[Records from a data source]
────────────────

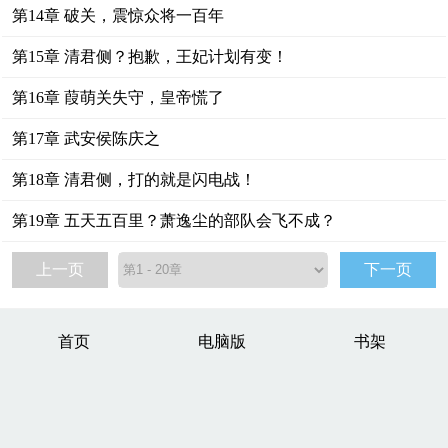
第14章 破关，震惊众将一百年
第15章 清君侧？抱歉，王妃计划有变！
第16章 葭萌关失守，皇帝慌了
第17章 武安侯陈庆之
第18章 清君侧，打的就是闪电战！
第19章 五天五百里？萧逸尘的部队会飞不成？
上一页
下一页
首页
电脑版
书架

────────────────

● **JOB**:
The expected answer is the data retyped exactly, without pictures.

● **PROBLEM SOLUTION**:
第14章 破关，震惊众将一百年
第15章 清君侧？抱歉，王妃计划有变！
第16章 葭萌关失守，皇帝慌了
第17章 武安侯陈庆之
第18章 清君侧，打的就是闪电战！
第19章 五天五百里？萧逸尘的部队会飞不成？
上一页
下一页
首页
电脑版
书架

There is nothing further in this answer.